## <span style="color:darkblue"> Problem Set 4: Probability and practice with simulations

Stat140-02: Introduction to the Ideas and Applications of Statistics 

Due: Friday, March 2 @11am

**Problem set policies:** Please provide concise, clear answers for each question. Note that only writing the result of a calculation (e.g., "SD = 3.3") without explanation is not sufficient. For problems involving `R`, include the code in your solution, along with any plots.
		
Each problem set is due by 11:00am on the due date; please submit your problem set via gyrd
		
*You are encouraged to discuss problems with other students (and, of course, with the course head and the TAs), but you must write your final answer in your own words. Solutions prepared "in committee" are not acceptable. If you do collaborate with classmates on a problem, please list your collaborators on your solution.*

#### Problem 1:

The ABO blood group system consists of four different blood groups, which describe whether an individual's red blood cells carry the A antigen, B antigen, both, or neither. The ABO gene has three alleles: ${I}^{A}$, ${I}^{B}$, and \textit{i}. The \textit{i} allele is recessive to both ${I}^{A}$ and ${I}^{B}$, while the ${I}^{A}$ and ${I}^{B}$ allels are codominant. Individuals homozygous for the \textit{i} allele are known as blood group O, with neither A nor B antigens. this is summarized in the following table:


|  **Alleles inherited** | **Blood type**  |
| -- | --|
  | $I^A$ and $I^A$ |  A| 
  |   $I^A$ and  $I^B$ | AB | 
| 		$I^A$ and  $i$ | A | 
| 		$I^B$ and  $I^B$ | B | 
| 		$I^B$ and  $i$ | B | 
| 		$i$ and  $i$ | O | 


Blood group follows the rules of Mendelian single-gene inheritance, i.e. alleles are inherited independently from either parent, with probability 0.5.

a) Suppose that both members of a couple have Group AB blood.
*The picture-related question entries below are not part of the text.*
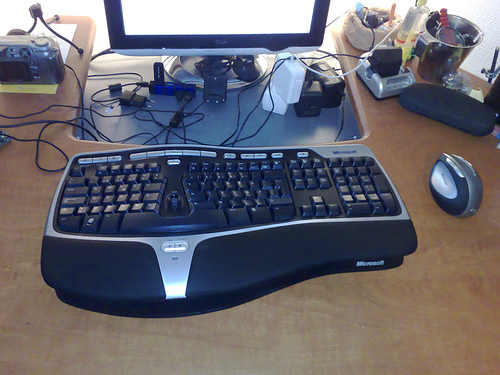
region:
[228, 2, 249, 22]
part of a screen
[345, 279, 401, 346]
part of a desktop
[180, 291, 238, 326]
edge of a keyboard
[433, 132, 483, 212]
part of a mouse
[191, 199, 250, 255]
part of some buttons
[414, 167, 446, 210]
edge of a mouse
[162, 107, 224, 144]
part of some wires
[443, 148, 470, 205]
part of a mouse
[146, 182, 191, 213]
part of some button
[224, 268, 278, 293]
edge of a keyboard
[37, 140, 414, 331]
A wireless gaming keyboard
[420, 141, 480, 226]
A wireless mouse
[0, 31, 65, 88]
Digital camera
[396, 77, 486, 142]
Case for eye glasses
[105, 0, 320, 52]
LCD computer monitor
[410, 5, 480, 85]
Cup holding office supplies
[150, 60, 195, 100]
Usb slots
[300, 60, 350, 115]
DC outlet not plugged in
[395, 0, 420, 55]
Ink for a printer in a case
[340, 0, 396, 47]
Ashtray on the back of the table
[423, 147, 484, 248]
the mouse is wireless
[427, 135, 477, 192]
the mouse is wirelessthe mouse is wireless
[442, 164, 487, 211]
the mouse is wireless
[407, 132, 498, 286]
the mouse is wireless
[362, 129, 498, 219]
an optical mouse on table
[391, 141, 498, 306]
an optical mouse on table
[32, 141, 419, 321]
Computer keyboard on a desk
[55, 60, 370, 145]
Electronics cables and power cords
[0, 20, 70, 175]
Digital camera and cables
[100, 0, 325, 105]
Computer monitor on a desk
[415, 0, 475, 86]
Metal cup full of trinkets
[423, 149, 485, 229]
Wireless computer mouse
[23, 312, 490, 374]
Wood computer desk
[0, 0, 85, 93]
Digital camera and small wire tripod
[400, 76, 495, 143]
Black case for glasses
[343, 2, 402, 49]
Small bowl with miscellaneous items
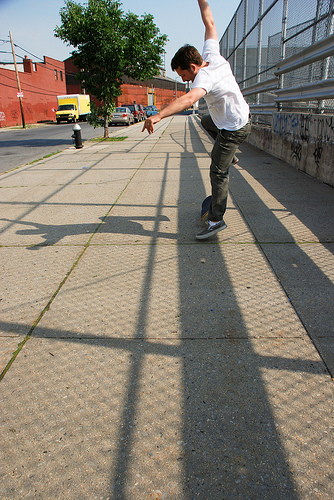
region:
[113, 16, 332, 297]
a man that is skateboarding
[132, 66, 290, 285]
a man on a skateboard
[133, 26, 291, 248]
a man on a sidewalk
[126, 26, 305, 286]
a man skateboarding on a sidewalk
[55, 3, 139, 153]
a tree on a sidewalk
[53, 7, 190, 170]
a sidewalk with trees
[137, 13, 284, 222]
a sidewalk with a man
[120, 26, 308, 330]
a sidewalk with a skateboarder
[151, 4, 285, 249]
a man wearing a white shirt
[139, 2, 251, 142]
The man is wearing a white shirt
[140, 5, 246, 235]
The man is skate boarding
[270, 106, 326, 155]
Blue and black graffiti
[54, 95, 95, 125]
The truck is yellow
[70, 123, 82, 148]
The fire hydrant is white and black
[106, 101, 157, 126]
Cars parked on the side of the street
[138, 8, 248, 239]
The man is wearing grey pants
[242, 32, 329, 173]
Grey wall with silver bars on top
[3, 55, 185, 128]
The building has red walls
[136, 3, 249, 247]
the man is on the side walk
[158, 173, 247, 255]
boy doing a trick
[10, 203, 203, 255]
shadow on the cement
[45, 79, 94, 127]
yellow truck across the street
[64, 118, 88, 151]
fire hydrant next to the tree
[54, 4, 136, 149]
tree on the sidewalk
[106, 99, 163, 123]
cars parked on the road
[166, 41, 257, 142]
boy has on a white t-shirt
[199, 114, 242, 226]
green pants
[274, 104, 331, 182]
graffiti on the wall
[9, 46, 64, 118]
builidng is red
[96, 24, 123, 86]
A tree in the photo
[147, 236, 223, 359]
A cabro paving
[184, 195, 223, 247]
Shoes in the photo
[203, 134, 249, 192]
Brown pants in the photo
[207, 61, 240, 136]
White shirt in the photo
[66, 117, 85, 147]
A water hydrant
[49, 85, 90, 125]
A truck in the photo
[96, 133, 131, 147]
Grass in the photo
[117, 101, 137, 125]
Cars in the photo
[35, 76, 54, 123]
A building in the photo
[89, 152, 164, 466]
sidewalk for pedestrians and skater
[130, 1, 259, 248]
skater on skate board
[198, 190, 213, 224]
skate board skater is on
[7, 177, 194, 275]
shadow of skate boarder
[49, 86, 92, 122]
yellow truck on street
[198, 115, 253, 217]
pants on skate boarder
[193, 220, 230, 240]
shoe on the skate boarder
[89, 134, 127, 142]
grass patch under tree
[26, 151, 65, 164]
grass along the curb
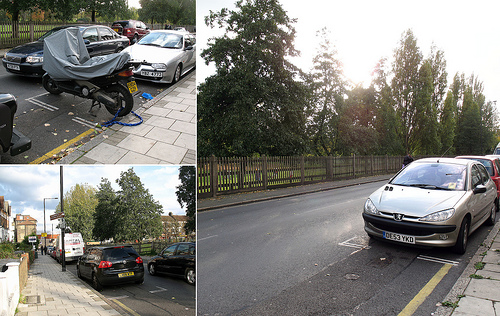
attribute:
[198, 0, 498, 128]
sky — grey 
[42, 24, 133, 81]
cover —  grey  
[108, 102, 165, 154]
cord — blue 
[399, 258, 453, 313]
line — yellow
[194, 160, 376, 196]
grass — green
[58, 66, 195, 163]
sidewalk — concrete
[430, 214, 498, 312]
sidewalk — concrete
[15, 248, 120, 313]
sidewalk — concrete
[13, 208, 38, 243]
building — in area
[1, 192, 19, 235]
building — in area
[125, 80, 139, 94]
plate — yelow license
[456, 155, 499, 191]
car — red,  silver 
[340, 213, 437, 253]
plate — yellow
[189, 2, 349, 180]
tree — green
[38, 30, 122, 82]
cover — gray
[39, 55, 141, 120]
motorcycle — black, grey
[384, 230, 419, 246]
plate — License 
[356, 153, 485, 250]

What is the probability that a child of this couple will have Group A blood?

b) Suppose that one member of a couple is genotype $I^{B}i$ and the other is $I^{A}i$. What is the probability that their first child has Type O blood and the next two do not?

c) Suppose that one member of a couple is genotype $I^{B}i$ and the other is $I^{A}i$. Given that one child has Type O blood and two do not, what is the probability of the first child having Type O blood?

#### Problem 2:

Recall the *positive predictive value (PPV)* of a diagnostic test is the probability that a person has a disease, given that they tested positive for it. In class we considered the setting in which a child tested positive for trisomy 21 from a cell-free fetal DNA (cfDNA) test and calculated the PPV, i.e. the probability that the child does have trisomy 21, given the positive test result?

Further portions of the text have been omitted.